Raleigh St. Augustine

Raleigh is our most popular turfgrass. It is primarily used for residential and commercial sites. It has a medium to dark green color with wide leaf blades and a high shade tolerance. Raleigh is a relatively aggressive grass that spreads quickly by above-ground runners called stolens. The grass will form a dense lawn that handles moderate traffic. It adapts well from coastal regions to the North Texas areas.

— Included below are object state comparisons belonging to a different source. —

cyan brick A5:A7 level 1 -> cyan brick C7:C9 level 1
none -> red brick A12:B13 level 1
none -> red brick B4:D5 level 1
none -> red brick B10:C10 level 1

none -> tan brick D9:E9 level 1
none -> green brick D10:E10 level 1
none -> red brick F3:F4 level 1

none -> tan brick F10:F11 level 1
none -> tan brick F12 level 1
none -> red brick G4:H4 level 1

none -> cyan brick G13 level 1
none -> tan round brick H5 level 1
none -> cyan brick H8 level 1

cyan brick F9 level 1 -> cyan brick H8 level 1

Raleigh St. Augustine Specs

  • Beautiful dark green color
  • Coarse texture, wide leaf blades (9-10mm)
  • Grows from above-ground runners (stolens)
  • High shade tolerance
  • Good cold tolerance
  • Adapts well in most soil conditions

Raleigh St. Augustine Care

  • In Spring and Summer, mow 2-3″ every 7-10 days or as needed, slightly higher in shade. Do not scalp. Never remove more than 1/3 of leaf blade in any single mowing. In Fall and Winter, mow every 10-14 days or as needed.
  • Requires 2-3 fertilizer applications per year, with a fertilizer ratio of 3-1-2 (N-P-K) and a slow-release nitrogen source.
  • Requires half as much potassium (K) as nitrogen (N) to maintain growth. Nitrogen contributes to color and potassium increases root growth, cold tolerance, and drought tolerance. Phosphorus (P) usually not required unless soil test shows phosphorus missing or low.
  • At least 1″ of water weekly is recommended to keep optimal appearance and to resist disease and pests. However, in periods of drought or high temperatures, grass will need to be watered more often. Water when leaf blades wilt.